Muitas crianças, por medo de lutar ou de se machucar, nem chegam a se inscrever no judô. O shiai e a luta são, de fato, portas de entrada, mas não são o único caminho. Um dojô verdadeiramente acolhedor entende que a prática do judô vai além da competição: é uma ferramenta para formar caráter, fortalecer valores e transformar vidas.
“Acolher é, no fundo, um ato de amor e responsabilidade. E, nesse aspecto, o judô tem o potencial de ser uma das maiores escolas de vida que uma criança pode encontrar.”

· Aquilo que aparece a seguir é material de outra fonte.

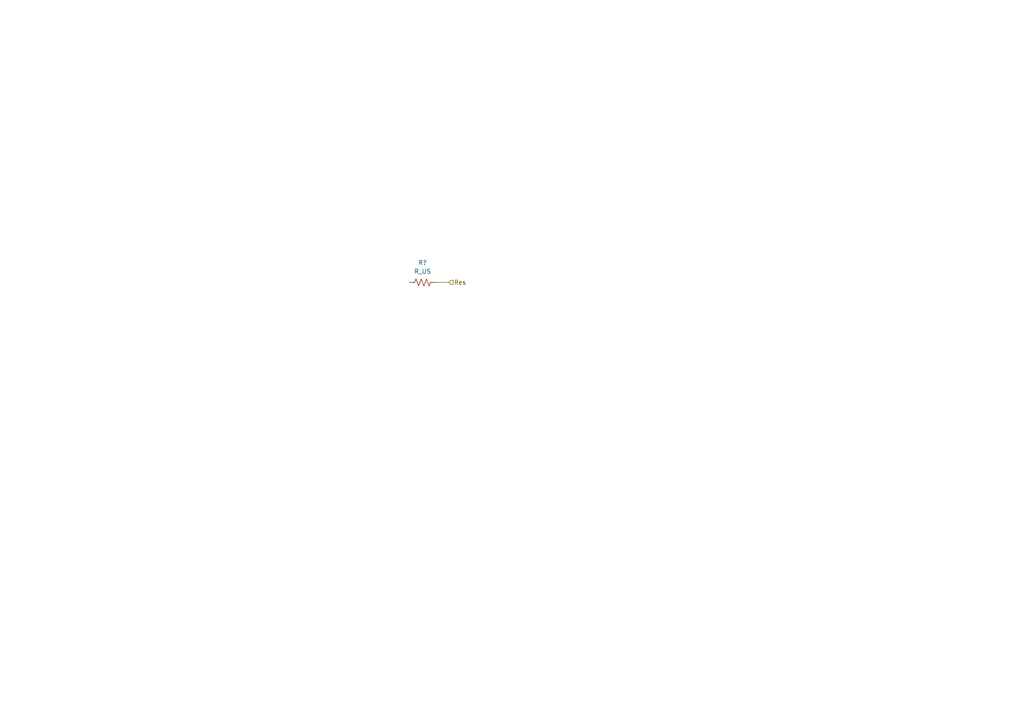
<source format=kicad_sch>
(kicad_sch (version 20211123) (generator eeschema)

  (uuid 52a0c585-a674-4283-98ce-1c400660375b)

  (paper "A4")

  


  (wire (pts (xy 126.365 81.915) (xy 130.175 81.915))
    (stroke (width 0) (type default) (color 0 0 0 0))
    (uuid b4665323-b7df-4543-8cb5-1de0c4d3880c)
  )

  (hierarchical_label "Res" (shape input) (at 130.175 81.915 0)
    (effects (font (size 1.27 1.27)) (justify left))
    (uuid e0a4f159-0cfe-4ebd-8fc3-a50139544006)
  )

  (symbol (lib_id "Device:R_US") (at 122.555 81.915 90) (unit 1)
    (in_bom yes) (on_board yes) (fields_autoplaced)
    (uuid 1a42e50e-96bc-4860-92fc-edf7dc7f332c)
    (property "Reference" "R?" (id 0) (at 122.555 76.2 90))
    (property "Value" "R_US" (id 1) (at 122.555 78.74 90))
    (property "Footprint" "" (id 2) (at 122.809 80.899 90)
      (effects (font (size 1.27 1.27)) hide)
    )
    (property "Datasheet" "~" (id 3) (at 122.555 81.915 0)
      (effects (font (size 1.27 1.27)) hide)
    )
    (pin "1" (uuid b7a2bf4b-5807-4ad4-8c5a-ed0b1eaa07ac))
    (pin "2" (uuid f6bf942a-6a6a-4eae-843b-092f26289c30))
  )
)

</source>
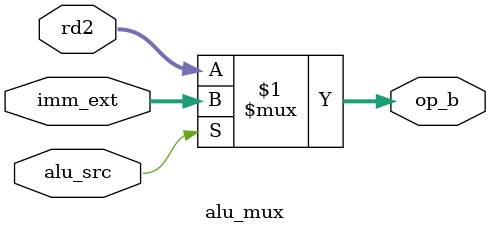
<source format=sv>
module alu_mux #(
    parameter DATA_WIDTH = 32
) (
    input logic [DATA_WIDTH-1:0] rd2,
    input logic [DATA_WIDTH-1:0] imm_ext,
    input logic alu_src,
    output logic [DATA_WIDTH-1:0] op_b
);

  assign op_b = alu_src ? imm_ext : rd2;

endmodule

</source>
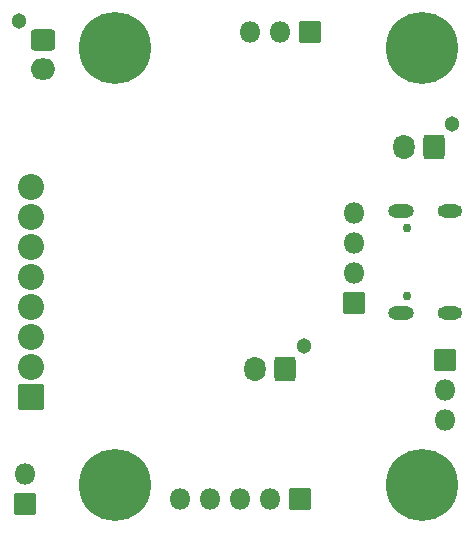
<source format=gbr>
G04 #@! TF.GenerationSoftware,KiCad,Pcbnew,7.0.3-24-g09febce4ce*
G04 #@! TF.CreationDate,2023-05-24T02:24:54-07:00*
G04 #@! TF.ProjectId,t962,74393632-2e6b-4696-9361-645f70636258,2.0*
G04 #@! TF.SameCoordinates,Original*
G04 #@! TF.FileFunction,Soldermask,Bot*
G04 #@! TF.FilePolarity,Negative*
%FSLAX46Y46*%
G04 Gerber Fmt 4.6, Leading zero omitted, Abs format (unit mm)*
G04 Created by KiCad (PCBNEW 7.0.3-24-g09febce4ce) date 2023-05-24 02:24:54*
%MOMM*%
%LPD*%
G01*
G04 APERTURE LIST*
G04 Aperture macros list*
%AMRoundRect*
0 Rectangle with rounded corners*
0 $1 Rounding radius*
0 $2 $3 $4 $5 $6 $7 $8 $9 X,Y pos of 4 corners*
0 Add a 4 corners polygon primitive as box body*
4,1,4,$2,$3,$4,$5,$6,$7,$8,$9,$2,$3,0*
0 Add four circle primitives for the rounded corners*
1,1,$1+$1,$2,$3*
1,1,$1+$1,$4,$5*
1,1,$1+$1,$6,$7*
1,1,$1+$1,$8,$9*
0 Add four rect primitives between the rounded corners*
20,1,$1+$1,$2,$3,$4,$5,0*
20,1,$1+$1,$4,$5,$6,$7,0*
20,1,$1+$1,$6,$7,$8,$9,0*
20,1,$1+$1,$8,$9,$2,$3,0*%
G04 Aperture macros list end*
%ADD10C,1.301600*%
%ADD11RoundRect,0.300800X0.600000X0.750000X-0.600000X0.750000X-0.600000X-0.750000X0.600000X-0.750000X0*%
%ADD12O,1.801600X2.101600*%
%ADD13RoundRect,0.300800X-0.750000X0.600000X-0.750000X-0.600000X0.750000X-0.600000X0.750000X0.600000X0*%
%ADD14O,2.101600X1.801600*%
%ADD15C,0.751600*%
%ADD16O,2.201600X1.151600*%
%ADD17O,2.101600X1.101600*%
%ADD18RoundRect,0.050800X-0.850000X-0.850000X0.850000X-0.850000X0.850000X0.850000X-0.850000X0.850000X0*%
%ADD19O,1.801600X1.801600*%
%ADD20RoundRect,0.050800X0.850000X0.850000X-0.850000X0.850000X-0.850000X-0.850000X0.850000X-0.850000X0*%
%ADD21RoundRect,0.050800X1.050000X-1.050000X1.050000X1.050000X-1.050000X1.050000X-1.050000X-1.050000X0*%
%ADD22C,2.201600*%
%ADD23C,6.101600*%
%ADD24RoundRect,0.050800X-0.850000X0.850000X-0.850000X-0.850000X0.850000X-0.850000X0.850000X0.850000X0*%
G04 APERTURE END LIST*
D10*
X166500000Y-41500000D03*
D11*
X164900000Y-43500000D03*
D12*
X162400000Y-43500000D03*
X149800000Y-62300000D03*
D11*
X152300000Y-62300000D03*
D10*
X153900000Y-60300000D03*
X129800000Y-32800000D03*
D13*
X131800000Y-34400000D03*
D14*
X131800000Y-36900000D03*
D15*
X162620000Y-56090000D03*
X162620000Y-50310000D03*
D16*
X162120000Y-57520000D03*
D17*
X166300000Y-57520000D03*
D16*
X162120000Y-48880000D03*
D17*
X166300000Y-48880000D03*
D18*
X165862000Y-61468000D03*
D19*
X165862000Y-64008000D03*
X165862000Y-66548000D03*
D20*
X130300000Y-73700000D03*
D19*
X130300000Y-71160000D03*
D21*
X130800000Y-64640000D03*
D22*
X130800000Y-62100000D03*
X130800000Y-59560000D03*
X130800000Y-57020000D03*
X130800000Y-54480000D03*
X130800000Y-51940000D03*
X130800000Y-49400000D03*
X130800000Y-46860000D03*
D23*
X137900000Y-72100000D03*
X163900000Y-72100000D03*
X137900000Y-35100000D03*
X163900000Y-35100000D03*
D24*
X154400000Y-33750000D03*
D19*
X151860000Y-33750000D03*
X149320000Y-33750000D03*
D20*
X158200000Y-56700000D03*
D19*
X158200000Y-54160000D03*
X158200000Y-51620000D03*
X158200000Y-49080000D03*
D24*
X153600000Y-73300000D03*
D19*
X151060000Y-73300000D03*
X148520000Y-73300000D03*
X145980000Y-73300000D03*
X143440000Y-73300000D03*
M02*

</source>
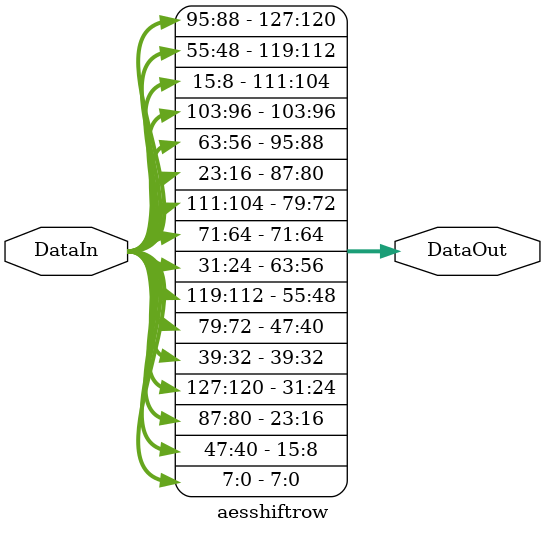
<source format=sv>

module aesshiftrow(input  logic [127:0] DataIn, output logic [127:0] DataOut);
		    
   assign DataOut = {DataIn[95:88], DataIn[55:48], DataIn[15:8], DataIn[103:96],
                     DataIn[63:56], DataIn[23:16], DataIn[111:104], DataIn[71:64],
                     DataIn[31:24], DataIn[119:112], DataIn[79:72], DataIn[39:32],
                     DataIn[127:120], DataIn[87:80], DataIn[47:40], DataIn[7:0]};   
endmodule

</source>
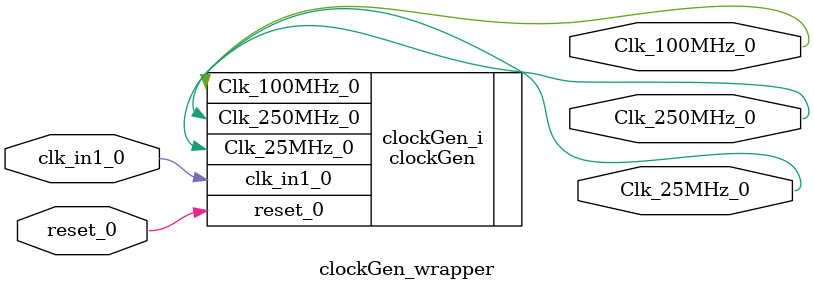
<source format=v>
`timescale 1 ps / 1 ps

module clockGen_wrapper
   (Clk_100MHz_0,
    Clk_250MHz_0,
    Clk_25MHz_0,
    clk_in1_0,
    reset_0);
  output Clk_100MHz_0;
  output Clk_250MHz_0;
  output Clk_25MHz_0;
  input clk_in1_0;
  input reset_0;

  wire Clk_100MHz_0;
  wire Clk_250MHz_0;
  wire Clk_25MHz_0;
  wire clk_in1_0;
  wire reset_0;

  clockGen clockGen_i
       (.Clk_100MHz_0(Clk_100MHz_0),
        .Clk_250MHz_0(Clk_250MHz_0),
        .Clk_25MHz_0(Clk_25MHz_0),
        .clk_in1_0(clk_in1_0),
        .reset_0(reset_0));
endmodule

</source>
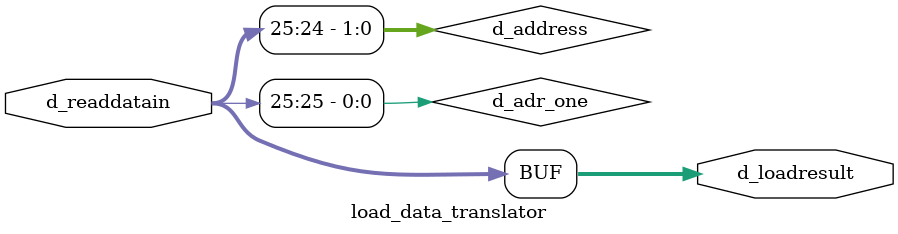
<source format=v>
module load_data_translator(
    d_readdatain,
    d_loadresult);
input [31:0] d_readdatain;
output [31:0] d_loadresult;
wire d_adr_one;
assign d_adr_one = d_address [1];
reg [31:0] d_loadresult;
reg sign;
wire [1:0] d_address;
assign d_address [1:0] =d_readdatain [25:24];
always @(d_readdatain or d_address )
begin
            d_loadresult[31:0]=d_readdatain[31:0];
end
endmodule
</source>
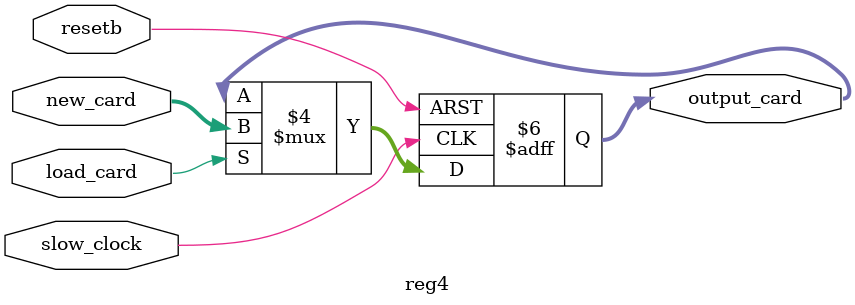
<source format=sv>
module datapath(input slow_clock, input fast_clock, input resetb,
                input load_pcard1, input load_pcard2, input load_pcard3,
                input load_dcard1, input load_dcard2, input load_dcard3,
                output [3:0] pcard3_out,
                output [3:0] pscore_out, output [3:0] dscore_out,
                output[6:0] HEX5, output[6:0] HEX4, output[6:0] HEX3,
                output[6:0] HEX2, output[6:0] HEX1, output[6:0] HEX0);

// The code describing your datapath will go here.  Your datapath
// will hierarchically instantiate six card7seg blocks, two scorehand
// blocks, and a dealcard block.  The registers may either be instatiated
// or included as sequential always blocks directly in this file.
//
// Follow the block diagram in the Lab 1 handout closely as you write this code.

wire[3:0] new_card;
wire[3:0] pcard1_out, pcard2_out, dcard1_out, dcard2_out, dcard3_out;

//dealcard module
dealcard dc(.clock(fast_clock), .resetb(resetb), .new_card(new_card));

//reg4 registers
reg4 PCard1(.new_card(new_card), .load_card(load_pcard1), .resetb(resetb), .slow_clock(slow_clock), .output_card(pcard1_out));
reg4 PCard2(.new_card(new_card), .load_card(load_pcard2), .resetb(resetb), .slow_clock(slow_clock), .output_card(pcard2_out));
reg4 PCard3(.new_card(new_card), .load_card(load_pcard3), .resetb(resetb), .slow_clock(slow_clock), .output_card(pcard3_out));

reg4 DCard1(.new_card(new_card), .load_card(load_dcard1), .resetb(resetb), .slow_clock(slow_clock), .output_card(dcard1_out));
reg4 DCard2(.new_card(new_card), .load_card(load_dcard2), .resetb(resetb), .slow_clock(slow_clock), .output_card(dcard2_out));
reg4 DCard3(.new_card(new_card), .load_card(load_dcard3), .resetb(resetb), .slow_clock(slow_clock), .output_card(dcard3_out));

//card7seg
card7seg p1(.card(pcard1_out), .seg7(HEX0));
card7seg p2(.card(pcard2_out), .seg7(HEX1));
card7seg p3(.card(pcard3_out), .seg7(HEX2));

card7seg d1(.card(dcard1_out), .seg7(HEX3));
card7seg d2(.card(dcard2_out), .seg7(HEX4));
card7seg d3(.card(dcard3_out), .seg7(HEX5));

//scorehand
scorehand pscore(.card1(pcard1_out), .card2(pcard2_out), .card3(pcard3_out), .total(pscore_out));
scorehand dscore(.card1(dcard1_out), .card2(dcard2_out), .card3(dcard3_out), .total(dscore_out));
endmodule

module reg4(input[3:0] new_card, input load_card, input resetb, input slow_clock, output reg[3:0] output_card);

always_ff @(posedge slow_clock or negedge resetb) begin
 if(resetb == 1'b0) begin
    output_card <= 4'b0000;
 end else if(load_card == 1'b1) begin
    output_card <= new_card;
 end
 end

 endmodule

</source>
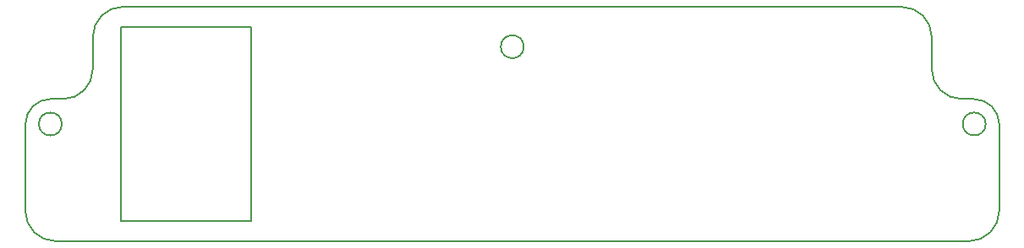
<source format=gbr>
%TF.GenerationSoftware,KiCad,Pcbnew,7.0.9*%
%TF.CreationDate,2024-01-11T16:53:53+09:00*%
%TF.ProjectId,IO_Board,494f5f42-6f61-4726-942e-6b696361645f,rev?*%
%TF.SameCoordinates,Original*%
%TF.FileFunction,Profile,NP*%
%FSLAX46Y46*%
G04 Gerber Fmt 4.6, Leading zero omitted, Abs format (unit mm)*
G04 Created by KiCad (PCBNEW 7.0.9) date 2024-01-11 16:53:53*
%MOMM*%
%LPD*%
G01*
G04 APERTURE LIST*
%TA.AperFunction,Profile*%
%ADD10C,0.200000*%
%TD*%
G04 APERTURE END LIST*
D10*
X194400001Y-81509999D02*
G75*
G03*
X197400001Y-84509999I2999999J-1D01*
G01*
X198650000Y-84509999D02*
X197400001Y-84509999D01*
X103650001Y-95764999D02*
G75*
G03*
X106650000Y-98764999I2999999J-1D01*
G01*
X126238000Y-77245000D02*
X113238000Y-77245000D01*
X107399999Y-84509999D02*
X106150000Y-84509999D01*
X199800000Y-87009999D02*
G75*
G03*
X199800000Y-87009999I-1150000J0D01*
G01*
X113238000Y-77245000D02*
X113238000Y-96745000D01*
X201150000Y-95764999D02*
X201150000Y-87009999D01*
X153550000Y-79255000D02*
G75*
G03*
X153550000Y-79255000I-1150000J0D01*
G01*
X107399999Y-84509999D02*
G75*
G03*
X110399999Y-81509999I1J2999999D01*
G01*
X103650000Y-87009999D02*
X103650000Y-95764999D01*
X126238000Y-96745000D02*
X126238000Y-77245000D01*
X198150000Y-98765000D02*
G75*
G03*
X201150000Y-95764999I0J3000000D01*
G01*
X113238000Y-96745000D02*
X126238000Y-96745000D01*
X106650000Y-98764999D02*
X198150000Y-98764999D01*
X191400001Y-75255000D02*
X113399999Y-75255000D01*
X201150001Y-87009999D02*
G75*
G03*
X198650000Y-84509999I-2500001J-1D01*
G01*
X194400001Y-81509999D02*
X194400001Y-78255000D01*
X107300000Y-87009999D02*
G75*
G03*
X107300000Y-87009999I-1150000J0D01*
G01*
X106150000Y-84510000D02*
G75*
G03*
X103650000Y-87009999I0J-2500000D01*
G01*
X113399999Y-75254999D02*
G75*
G03*
X110399999Y-78255000I1J-3000001D01*
G01*
X194400000Y-78255000D02*
G75*
G03*
X191400001Y-75255000I-3000000J0D01*
G01*
X110399999Y-78255000D02*
X110399999Y-81509999D01*
M02*

</source>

O acolhimento é, acima de tudo, a manifestação de um judô que abraça e educa, que molda a coragem sem desprezar o cuidado. É o reconhecimento de que cada criança que cruza as portas do dojô traz consigo uma história única, e que essa história merece ser ouvida e respeitada.
Senseis que acolhem verdadeiramente seus alunos criam não apenas judocas, mas cidadãos mais conscientes e preparados para os desafios da vida. Eles demonstram, em atos e palavras, que o judô é mais do que uma arte marcial – é um caminho de valores, de pertencimento e de transformação.
Não se reduz a talento ou aptidão para ler uma criança, é sobre a capacidade de proteger, acolher, dar atenção e, principalmente, se interessar pelas crianças e jovens que estão sob seus cuidados. Todo educador, aliás, deveria ter esta sensibilidade ou este preparo, para identificar o que aquela determinada criança busca, além de aprender a cair e levantar.
Acolher é, no fundo, um ato de amor e responsabilidade. E, nesse aspecto, o judô tem o potencial de ser uma das maiores escolas de vida que uma criança pode encontrar. Mas esse potencial só se concretiza por meio da sensibilidade e da compreensão de cada sensei. São eles, os faixas-pretas, que têm a responsabilidade de acolher essas crianças em seus primeiros passos, moldando não apenas judocas, mas cidadãos preparados para os desafios da vida.